A startup taxi company owned by drivers is trying to win approval to launch service in the Denver area but may face an uphill climb.
An administrative-law judge recently denied Mile High Cab's application to operate a fleet of 150 taxis in Adams, Arapahoe, Boulder, Broomfield, Denver, Douglas and Jefferson counties.
Judge Paul Gomez wrote that Mile High's entry would harm Denver's existing cab companies economically and "impede the ability of those carriers to provide safe, economical and efficient service."
Mile High this week filed an appeal of the decision with the Colorado Public Utilities Commission, which regulates taxi service in the state and will make a final ruling.
There are four cab companies in the Denver area authorized by the commission to operate 1,262 taxis. Gomez agreed with experts for Metro Taxi, Denver's biggest cab company, who concluded Denver's supply of taxis is at or above capacity.
"When a market is at or near capacity, a homogeneous, undifferentiated entrant such as Mile High does not serve the public interest," Gomez wrote.
An attorney for Mile High said its entry would benefit the public. Mile High would charge 25 cents less per mile than two of the existing cab companies, would not charge extra for additional passengers or baggage and would offer superior customer service, said attorney Thomas Russell.
"Competition of another firm is good for the public interest. . . . There's widespread dissatisfaction with cab service in the Denver area," he said. "If there are too many cabs, how come everyone has to wait so long for one?"
In 2008, Colorado lawmakers eased restrictions on new entrants into the regulated taxi market.

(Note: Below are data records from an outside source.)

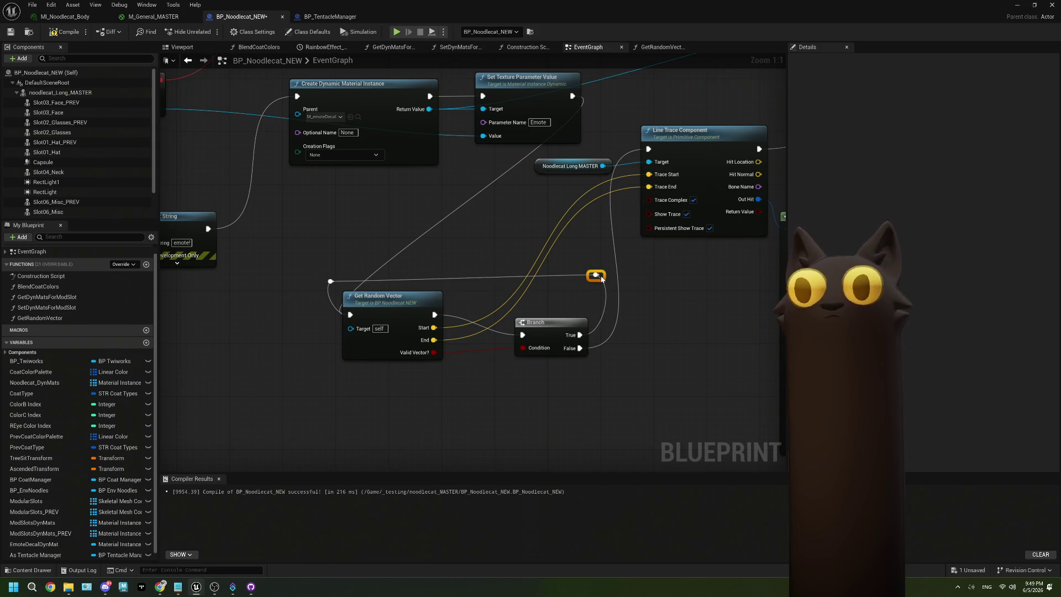
pyautogui.moveTo(580, 348); pyautogui.dragTo(596, 276)
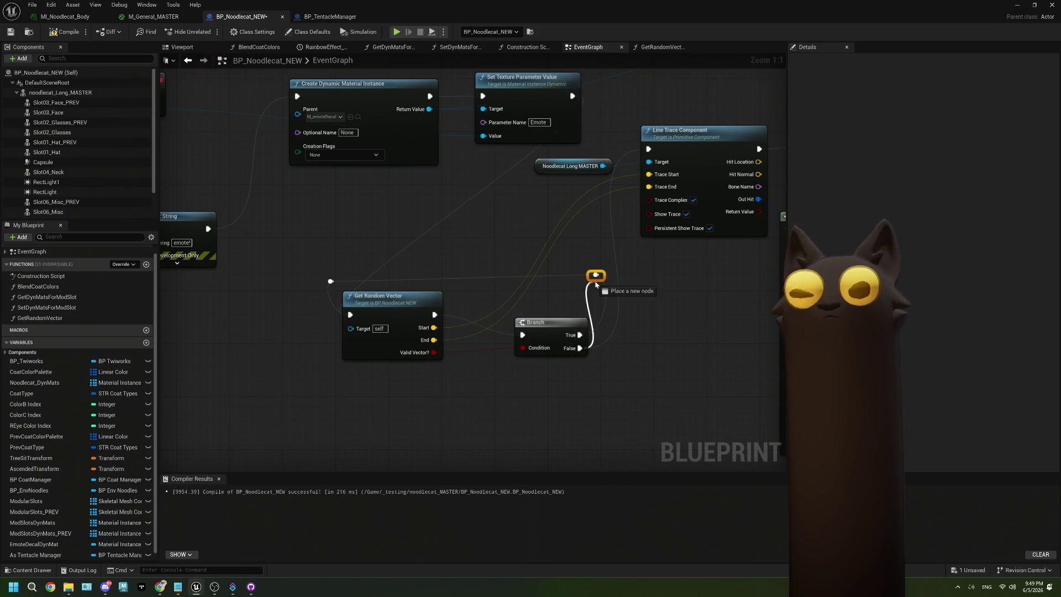
pyautogui.moveTo(580, 335)
pyautogui.mouseDown()
pyautogui.moveTo(621, 313)
pyautogui.moveTo(648, 148)
pyautogui.mouseUp()
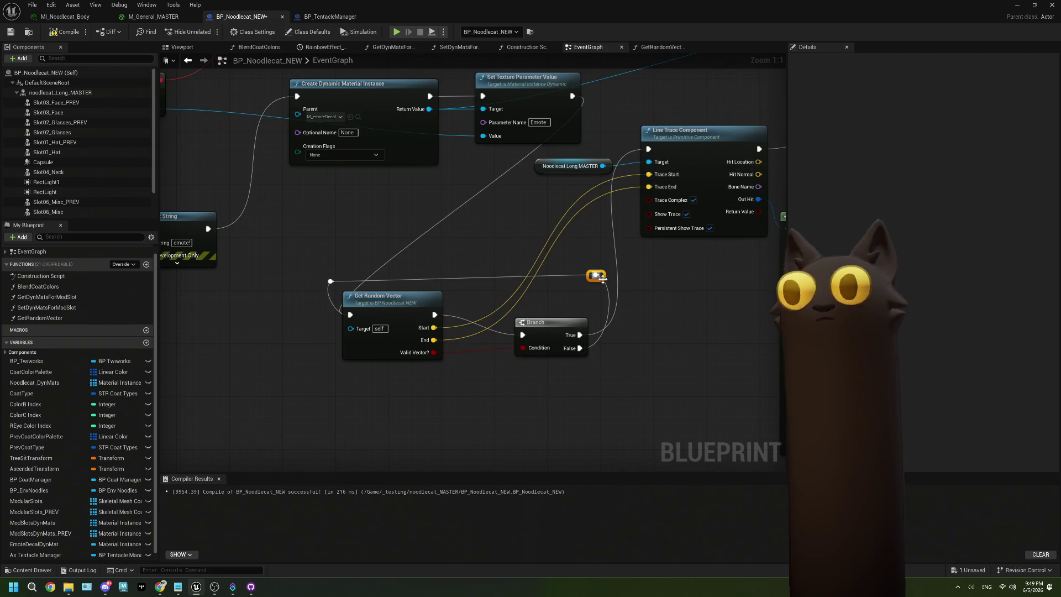
pyautogui.moveTo(603, 279); pyautogui.dragTo(602, 299)
pyautogui.moveTo(338, 287); pyautogui.dragTo(338, 281)
pyautogui.moveTo(606, 300); pyautogui.dragTo(605, 280)
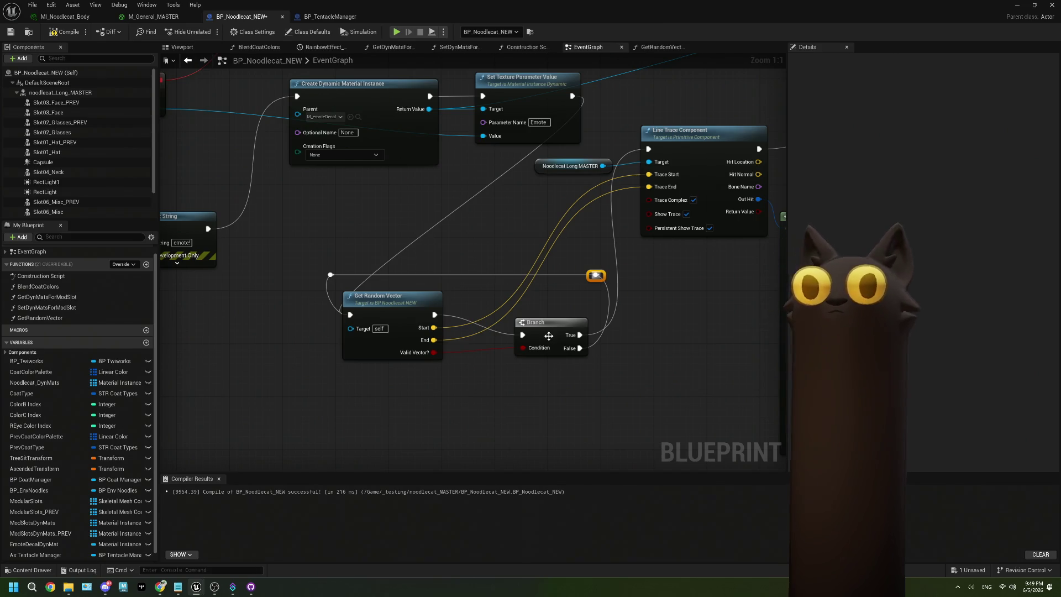
pyautogui.moveTo(550, 333); pyautogui.dragTo(549, 313)
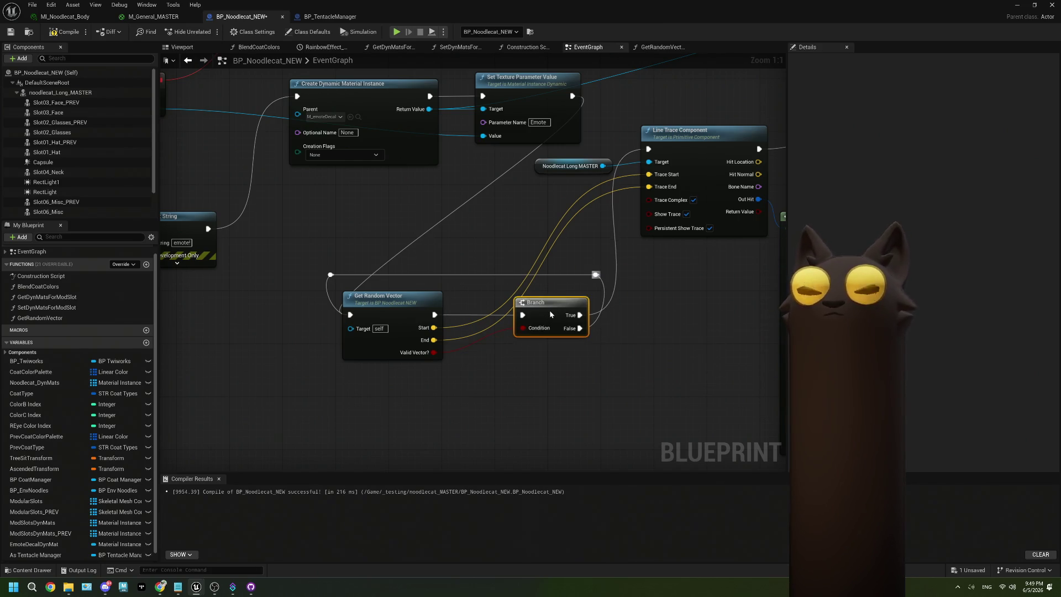
# - Compile, save and start a play-in-editor test, then bring Chrome's Twitch channel chat forward
pyautogui.click(65, 31)
pyautogui.click(10, 31)
pyautogui.click(1017, 4)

Companies must prove they have adequate financial and managerial resources, but they no longer have to show a need for their services. Still, new service can be barred if existing taxi operators prove it will be a detriment to the public interest.
The PUC last year allowed Union Taxi to launch service with 220 cabs. Two other startups have applied with the commission to launch service, and Denver Yellow Cab has requested approval to add 150 taxis. The commission has not yet ruled on those requests, spokesman Terry Bote said.